Online shows work for ABC


ABC made headlines in May when it became the first network to offer its top prime-time series free online after they aired.

The results of that self-described "experiment" are in, with the network claiming that millions of young, affluent and highly educated consumers gave high marks to online viewing -- even with ads embedded in the shows. As a result, ABC will again offer episodes of its prime-time series free online this fall, though the network has declined to identify the shows.

Among the findings:

During May and June, received 5.7 million requests to see episodes of Desperate Housewives, Lost, Alias and Commander in Chief.

The average viewer was 29 years old, and more than half were college graduates. Viewers were almost evenly split between women (53 percent) and men (47 percent).

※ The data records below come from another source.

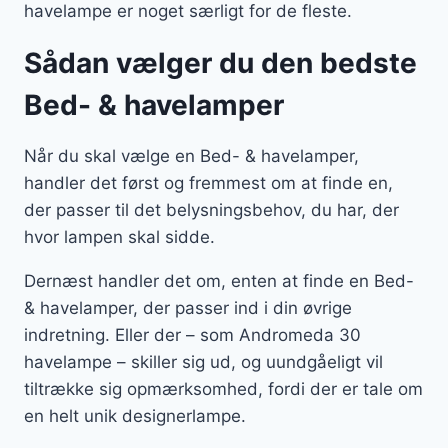
havelampe er noget særligt for de fleste.
Sådan vælger du den bedste
Bed- & havelamper
Når du skal vælge en Bed- & havelamper,
handler det først og fremmest om at finde en,
der passer til det belysningsbehov, du har, der
hvor lampen skal sidde.
Dernæst handler det om, enten at finde en Bed-
& havelamper, der passer ind i din øvrige
indretning. Eller der – som Andromeda 30
havelampe – skiller sig ud, og uundgåeligt vil
tiltrække sig opmærksomhed, fordi der er tale om
en helt unik designerlampe.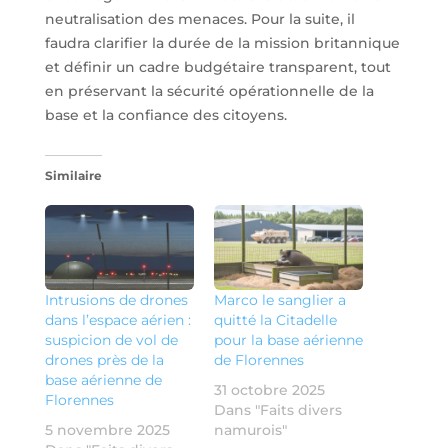
neutralisation des menaces. Pour la suite, il
faudra clarifier la durée de la mission britannique
et définir un cadre budgétaire transparent, tout
en préservant la sécurité opérationnelle de la
base et la confiance des citoyens.
Similaire
Intrusions de drones
Marco le sanglier a
dans l’espace aérien :
quitté la Citadelle
suspicion de vol de
pour la base aérienne
drones près de la
de Florennes
base aérienne de
31 octobre 2025
Florennes
Dans "Faits divers
5 novembre 2025
namurois"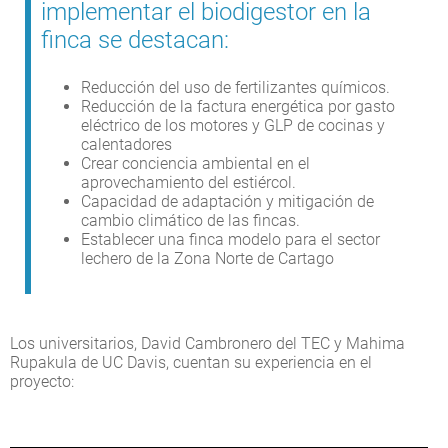
implementar el biodigestor en la
finca se destacan:
Reducción del uso de fertilizantes químicos.
Reducción de la factura energética por gasto
eléctrico de los motores y GLP de cocinas y
calentadores
Crear conciencia ambiental en el
aprovechamiento del estiércol.
Capacidad de adaptación y mitigación de
cambio climático de las fincas.
Establecer una finca modelo para el sector
lechero de la Zona Norte de Cartago
Los universitarios, David Cambronero del TEC y Mahima
Rupakula de UC Davis, cuentan su experiencia en el
proyecto: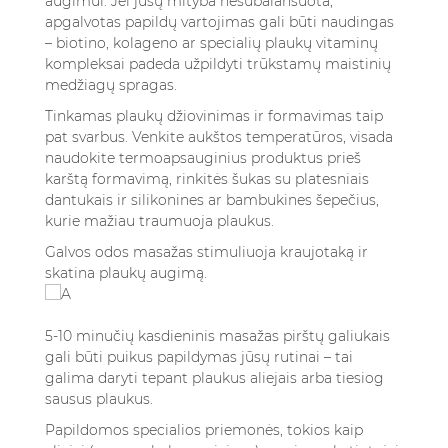
augimui. Jei jūsų mityba nesubalansuota,
apgalvotas papildų vartojimas gali būti naudingas
– biotino, kolageno ar specialių plaukų vitaminų
kompleksai padeda užpildyti trūkstamų maistinių
medžiagų spragas.
Tinkamas plaukų džiovinimas ir formavimas taip
pat svarbus. Venkite aukštos temperatūros, visada
naudokite termoapsauginius produktus prieš
karštą formavimą, rinkitės šukas su platesniais
dantukais ir silikonines ar bambukines šepečius,
kurie mažiau traumuoja plaukus.
Galvos odos masažas stimuliuoja kraujotaką ir
skatina plaukų augimą.
5-10 minučių kasdieninis masažas pirštų galiukais
gali būti puikus papildymas jūsų rutinai – tai
galima daryti tepant plaukus aliejais arba tiesiog
sausus plaukus.
Papildomos specialios priemonės, tokios kaip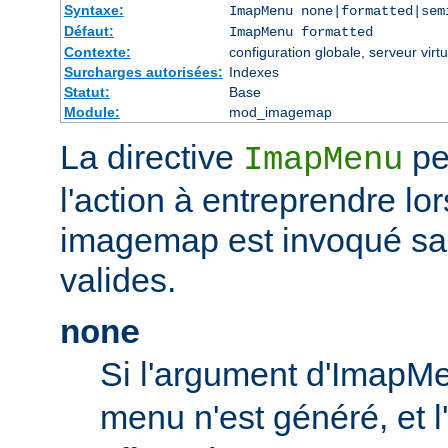
Syntaxe:
ImapMenu none|formatted|sem
Défaut:
ImapMenu formatted
Contexte:
configuration globale, serveur virtu
Surcharges autorisées:
Indexes
Statut:
Base
Module:
mod_imagemap
La directive
pe
ImapMenu
l'action à entreprendre lor
imagemap est invoqué s
valides.
none
Si l'argument d'ImapM
menu n'est généré, et l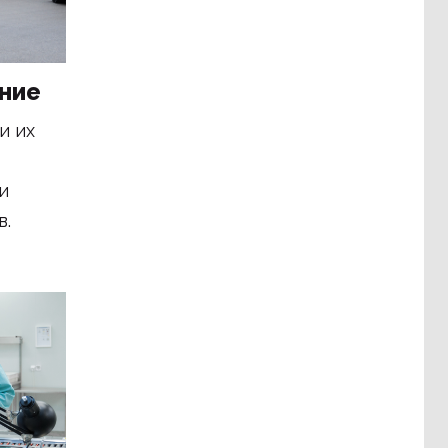
ние
и их
и
в.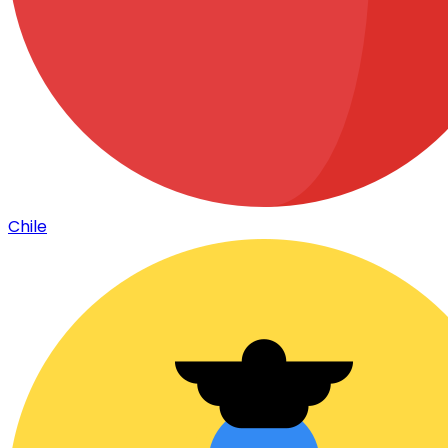
Chile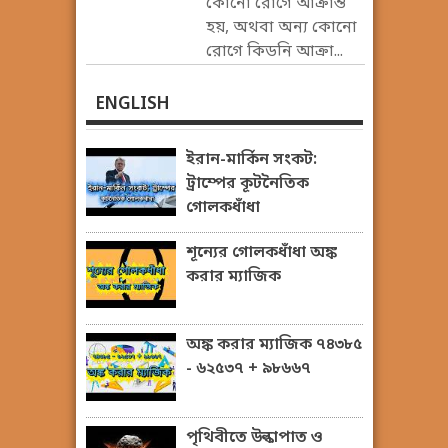
কোনো রোগে আক্রান্ত
হয়, অথবা অন্য কোনো
রোগে কিডনি আক্রা...
ENGLISH
ইরান-মার্কিন সংকট:
ট্রাম্পের কূটনৈতিক
গোলকধাঁধা
শূন্যের গোলকধাঁধা অঙ্ক
করার ম্যাজিক
অঙ্ক করার ম্যাজিক ৭৪৩৮৫
- ৬২৫৩৭ + ৯৮৬৬৭
পৃথিবীতে উল্কাপাত ও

The bulk of online viewing took place within the first 24 hours after the series aired. It was most often done at home using a desktop computer.

Based on survey research done for ABC, 79 percent of users said they had a positive online viewing experience, and 87 percent said they were likely to recommend the site to others.

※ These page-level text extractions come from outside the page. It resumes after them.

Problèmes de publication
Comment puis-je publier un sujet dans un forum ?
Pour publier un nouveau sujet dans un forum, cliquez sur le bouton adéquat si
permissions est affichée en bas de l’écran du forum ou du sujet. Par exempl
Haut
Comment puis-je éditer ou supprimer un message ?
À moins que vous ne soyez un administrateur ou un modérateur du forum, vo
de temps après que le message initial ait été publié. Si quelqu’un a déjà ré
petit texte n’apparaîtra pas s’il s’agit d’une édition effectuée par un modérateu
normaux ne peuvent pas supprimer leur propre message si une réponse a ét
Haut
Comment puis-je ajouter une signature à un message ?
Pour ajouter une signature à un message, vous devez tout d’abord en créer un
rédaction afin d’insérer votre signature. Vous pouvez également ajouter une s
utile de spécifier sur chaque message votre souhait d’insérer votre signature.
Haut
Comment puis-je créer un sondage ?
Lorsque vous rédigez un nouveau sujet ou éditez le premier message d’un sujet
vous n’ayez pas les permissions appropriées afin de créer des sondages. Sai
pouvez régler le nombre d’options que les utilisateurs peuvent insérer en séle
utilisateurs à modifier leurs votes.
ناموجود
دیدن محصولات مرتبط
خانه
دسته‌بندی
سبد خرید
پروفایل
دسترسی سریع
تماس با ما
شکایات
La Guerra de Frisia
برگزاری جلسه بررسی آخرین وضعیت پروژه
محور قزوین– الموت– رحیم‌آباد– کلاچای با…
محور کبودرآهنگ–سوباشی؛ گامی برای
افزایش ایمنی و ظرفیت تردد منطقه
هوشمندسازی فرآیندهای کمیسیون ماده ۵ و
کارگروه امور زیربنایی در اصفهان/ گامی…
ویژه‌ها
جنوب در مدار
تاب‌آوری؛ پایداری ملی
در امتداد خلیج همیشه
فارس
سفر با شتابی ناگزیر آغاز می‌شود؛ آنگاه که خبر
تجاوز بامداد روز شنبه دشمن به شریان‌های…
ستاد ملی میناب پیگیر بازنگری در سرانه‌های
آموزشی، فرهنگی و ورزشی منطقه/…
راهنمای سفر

"The research we gathered from this trial has been invaluable as we move forward with the next phase of the broadband player," said Albert Cheng, executive vice president for digital media, in a statement. "We have been extremely pleased with the consumer feedback from the trial and are busy working on some minor adjustments to the broadband player in order to again make full episodes available to consumers this fall."

Advertisers included some of the largest on television: AT&T, Cingular, Johnson & Johnson, Toyota and Procter & Gamble.